CVE-2025-63783 identifies a Broken Object Level Authorization (BOLA) vulnerability in the tRPC project mutation APIs (specifically update, delete, add/remove tag operations) of the Onlook web application version 0.2.32. The vulnerability arises because the API does not properly verify whether the authenticated user owns or is a member of the project identified by the project ID in the request. Consequently, an attacker who is authenticated can craft malicious requests referencing project IDs belonging to other users, thereby gaining unauthorized ability to modify project data, delete projects, or manipulate project tags. This bypass of authorization controls undermines the integrity and availability of project data, potentially leading to data corruption, loss, or unauthorized changes. The vulnerability requires the attacker to be authenticated but does not require additional user interaction, making exploitation relatively straightforward once credentials are obtained. No patches or fixes are currently linked, and no known exploits have been reported in the wild. The lack of a CVSS score necessitates an independent severity assessment. The vulnerability is critical in environments where Onlook 0.2.32 is used for project collaboration or management, as unauthorized project modifications can disrupt workflows and compromise trust in data accuracy. The root cause is a failure in enforcing object-level authorization checks on the server side, a common security oversight in APIs that handle multi-tenant data. Remediation requires developers to implement strict ownership or membership verification before processing mutation requests on projects. Additionally, monitoring and logging of suspicious API calls can help detect exploitation attempts. Organizations should audit their use of Onlook and related APIs to assess exposure and prioritize mitigation efforts.

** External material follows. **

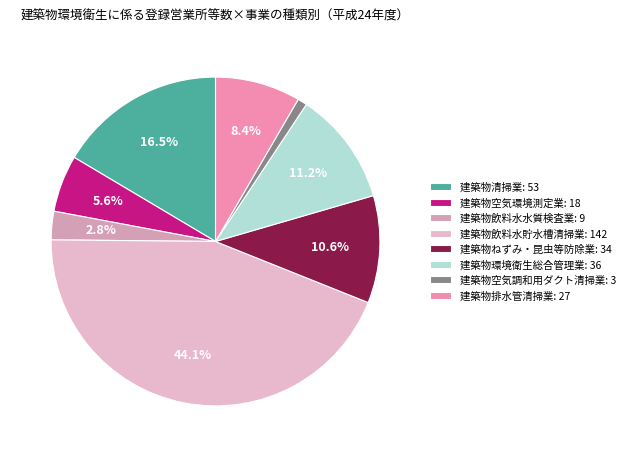

To the nearest percent, what is the difference between the 建築物空気調和用ダクト清掃業 and 建築物清掃業 slice percentages?

16%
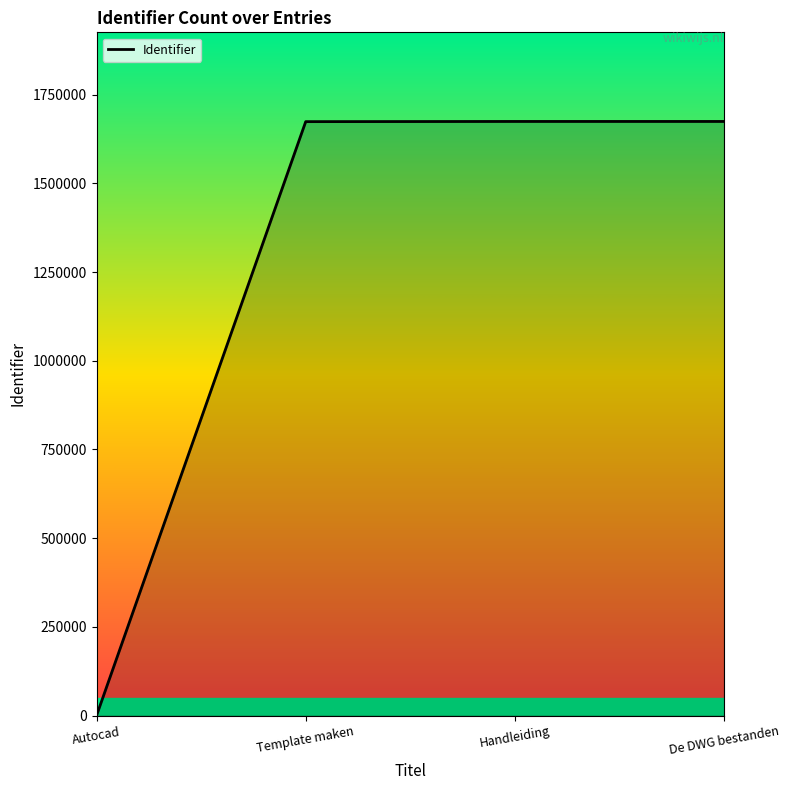

Read the value at Template maken.

1673816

For European organizations, the impact of CVE-2025-63783 can be significant, particularly for those relying on the Onlook web application for project management, collaboration, or data tagging. Unauthorized modification or deletion of project data can lead to loss of critical business information, disruption of project workflows, and potential compliance violations if data integrity is compromised. This can affect confidentiality indirectly if project data includes sensitive information, but the primary impacts are on data integrity and availability. Organizations in sectors such as software development, engineering, research, and any collaborative environments using Onlook are at risk of operational disruption. The ease of exploitation by any authenticated user increases the threat surface, especially if credential compromise or insider threats exist. Although no known exploits are reported yet, the vulnerability's presence in a widely used API framework (tRPC) and a collaborative tool suggests a potential for rapid exploitation once weaponized. The lack of patch availability increases the window of exposure. European organizations must consider the risk of unauthorized data manipulation, potential reputational damage, and the operational costs of recovery from such attacks.

To mitigate CVE-2025-63783, organizations should immediately audit their Onlook web application deployments to identify usage of version 0.2.32 or other vulnerable versions. Developers must implement strict server-side authorization checks that verify the authenticated user's ownership or membership of the project before permitting any mutation operations such as update, delete, or tag modifications. This involves validating the project ID against the user's access rights in the backend logic. Employing role-based access control (RBAC) or attribute-based access control (ABAC) mechanisms can strengthen authorization enforcement. Additionally, organizations should monitor API logs for anomalous requests involving project IDs not associated with the requesting user and establish alerting for suspicious activity. If possible, restrict API access to trusted networks or VPNs to reduce exposure. Regularly update the Onlook application and tRPC framework once patches become available. Conduct security training to raise awareness about the risks of credential compromise since authentication is required for exploitation. Finally, consider implementing multi-factor authentication (MFA) to reduce the risk of unauthorized access.